Updated: Jul 16, 2020

I did not believe it was likely that “VanEck SolidX’ Bitcoin Trust 144A Shares” would pave the way for a bitcoin ETF in terms of regulation. While the trust was active and was being observed by the SEC, it had received low support since its launch. The trust’s total net assets were only around $41,400 late 2019 – approximately 4.5 Bitcoins at the current approximate price of USD$9,122. However, the trust's net assets as of June 2020 are approximately $577,300 - a more than 10x increase. Due to the trust’s lack of support and three ETFs that the SEC had made decisions on their approval in October 2019, I did not believe that the trust offered a valid enough use case for the SEC to base its decisions on. Also, to note, VanEck SolidX is one of the three companies that had proposed ETFs to the SEC.

The main difference between the VanEck SolidX Trust and a Bitcoin ETF is that the trust is set up to avoid the regulatory issues that an ETF has to adhere to. The trust uses the SEC’s exemption for 144A shares, which are shares that can only be offered to qualified institutional buyers rather than the retail investors that would normally have access to the ETF and in which an institution can also invest in.

Since the VanEck ETF was denied, we are unsure if they will file a new one. Seeing as how VanEck SolidX decided to move forward with a Bitcoin trust to avoid the regulatory issues, this may give them the flexibility to file another ETF application as they have the trust to use in the meantime. Though I don’t see why that would be more likely to succeed unless there is a new use case for it.

Since the trust uses 144A shares offered only to qualified institutional investors, I do not believe that the SEC will have any issues apart from the manipulation concerns that it always has. However, SEC Chairman Jay Clayton has said that the SEC is closer to approving a Bitcoin ETF which would be offered to retail investors through brokerage accounts, and since the trust uses the SEC-registered OTC Link ATS, which is a quotation and trading system, it may have a good standing with the SEC. As long as the trust can satisfactorily address the concerns about manipulation, which it has to anyway for their ETF, the trust should continue to operate but should also expect to continue to receive low levels of support from qualified institutional investors.

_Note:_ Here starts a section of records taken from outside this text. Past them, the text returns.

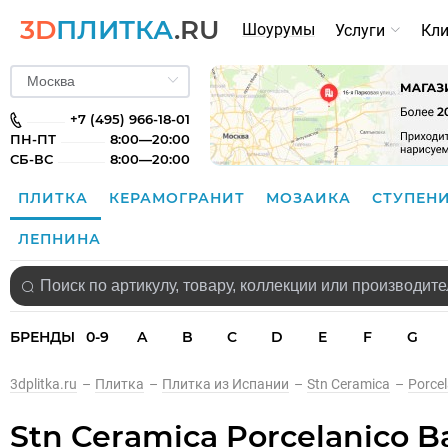
3D
ПЛИТКА
.RU
Шоурумы
Услуги
Кл
+7 (495) 966-18-01
ПН-ПТ
8:00—20:00
СБ-ВС
8:00—20:00
ПЛИТКА
КЕРАМОГРАНИТ
МОЗАИКА
СТУПЕН
ЛЕПНИНА
БРЕНДЫ
0-9
A
B
C
D
E
F
G
3dplitka.ru
–
Плитка
–
Плитка из Испании
–
Stn Ceramica
–
Porcel
Stn Ceramica Porcelanico Bal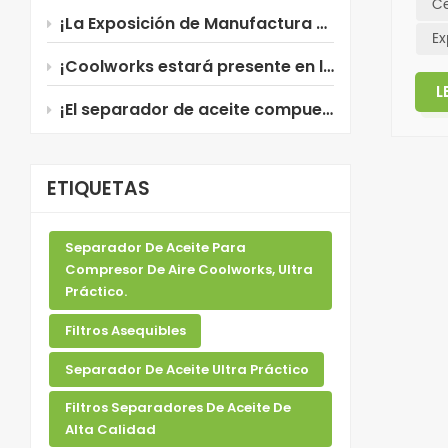
Ce
¡La Exposición de Manufactura 2026 en Tailandia está a punto de comenzar!
Ex
¡Coolworks estará presente en la Manufacturing Expo 2026 en Tailandia!
L
¡El separador de aceite compuesto de Coolworks, recientemente mejorado, ya está disponible!
ETIQUETAS
Separador De Aceite Para
Compresor De Aire Coolworks, Ultra
Práctico.
Filtros Asequibles
Separador De Aceite Ultra Práctico
Filtros Separadores De Aceite De
Alta Calidad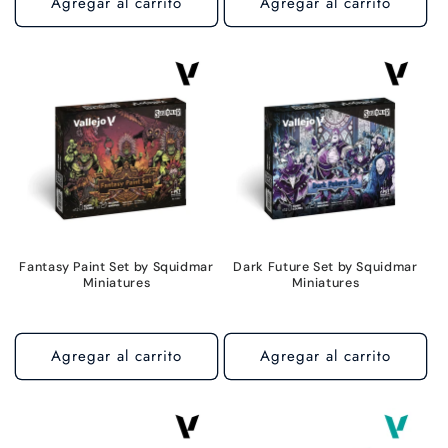
Agregar al carrito
Agregar al carrito
Fantasy Paint Set by Squidmar
Dark Future Set by Squidmar
Miniatures
Miniatures
Agregar al carrito
Agregar al carrito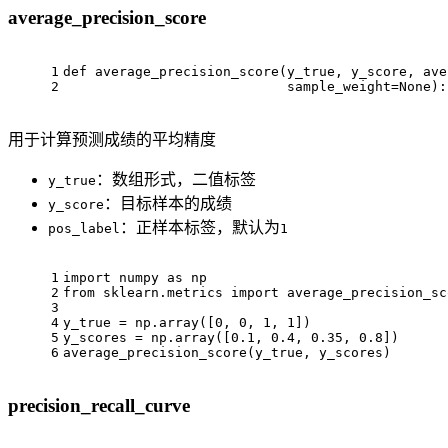
average_precision_score
1
def average_precision_score(y_true, y_score, ave
2
                            sample_weight=None):
用于计算预测成绩的平均精度
：数组形式，二值标签
y_true
：目标样本的成绩
y_score
：正样本标签，默认为
pos_label
1
1
import numpy as np
2
from sklearn.metrics import average_precision_sc
3
4
y_true = np.array([0, 0, 1, 1])
5
y_scores = np.array([0.1, 0.4, 0.35, 0.8])
6
average_precision_score(y_true, y_scores)
precision_recall_curve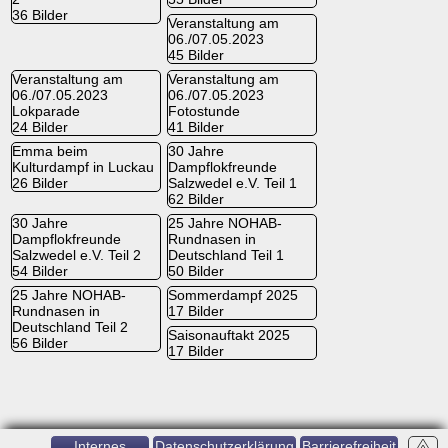
36 Bilder
Veranstaltung am
06./07.05.2023
45 Bilder
Veranstaltung am
Veranstaltung am
06./07.05.2023
06./07.05.2023
Lokparade
Fotostunde
24 Bilder
41 Bilder
Emma beim
30 Jahre
Kulturdampf in Luckau
Dampflokfreunde
26 Bilder
Salzwedel e.V. Teil 1
62 Bilder
30 Jahre
25 Jahre NOHAB-
Dampflokfreunde
Rundnasen in
Salzwedel e.V. Teil 2
Deutschland Teil 1
54 Bilder
50 Bilder
25 Jahre NOHAB-
Sommerdampf 2025
Rundnasen in
17 Bilder
Deutschland Teil 2
Saisonauftakt 2025
56 Bilder
17 Bilder
Internes
Datenschutzerklärung
Barrierefreiheit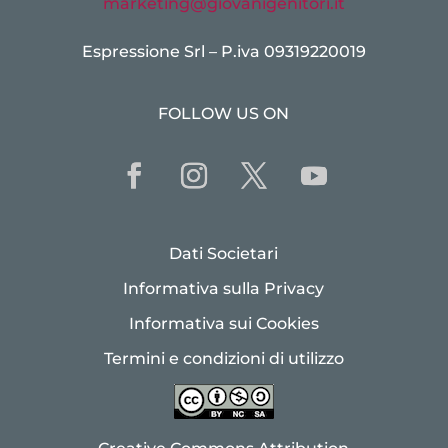
marketing@giovanigenitori.it
Espressione Srl – P.iva 09319220019
FOLLOW US ON
Dati Societari
Informativa sulla Privacy
Informativa sui Cookies
Termini e condizioni di utilizzo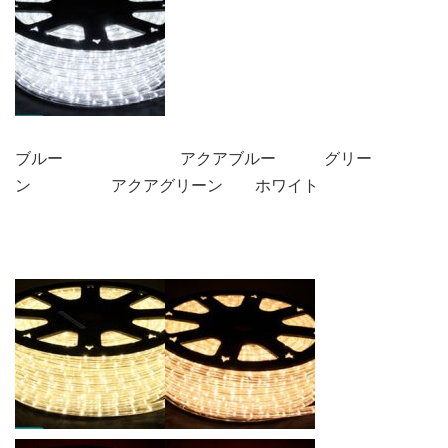
ブルー アクアブルー グリー
ン アクアグリーン ホワイト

I doubt the trust will receive the same level or volume that an ETF would receive from institutional investors, especially when it cuts off access to a potentially large pool of retail investors. Since the trust’s launch, it has only accumulated $577,300 which is roughly worth more than 63 Bitcoins at the current approximate price. Due to this volume, an ETF that is approved by the SEC could receive a larger volume; especially since the ETF will have officially been approved by the SEC providing the necessary safeguard to institutions to begin investing their money without the possibility of it getting shut down and attract the retail investor pool.

Due to the significant developments in this industry from the SEC and Congress, we are certainly closer to a Bitcoin ETF than we were a year ago. The SEC still has questions regarding price manipulation and custody. However, with these two questions still up in the air, the SEC is made their decisions on three Bitcoin ETFs; Wilshire Pheonix’s Bitcoin ETF, Bitwise Asset Management’s ETF, and for VanEck SolidX’ ETF. Bitwise Asset Management’s Bitcoin ETF had gained support from over 30 different individuals in the industry and was thought to have the best chance at becoming the first SEC-approved Bitcoin ETF. However, all three were denied as none were able to give a satisfactory solution to those two issues the SEC raised.

With the SEC’s decisions on the three Bitcoin ETF proposals, along with Chairman Clayton’s views that the SEC is close to approving a bitcoin ETF, we may still have a chance at the first SEC-approved Bitcoin ETF in the future. However, I believe this will only occur if the SEC has received satisfactory answers regarding the potential of price manipulation and custody options.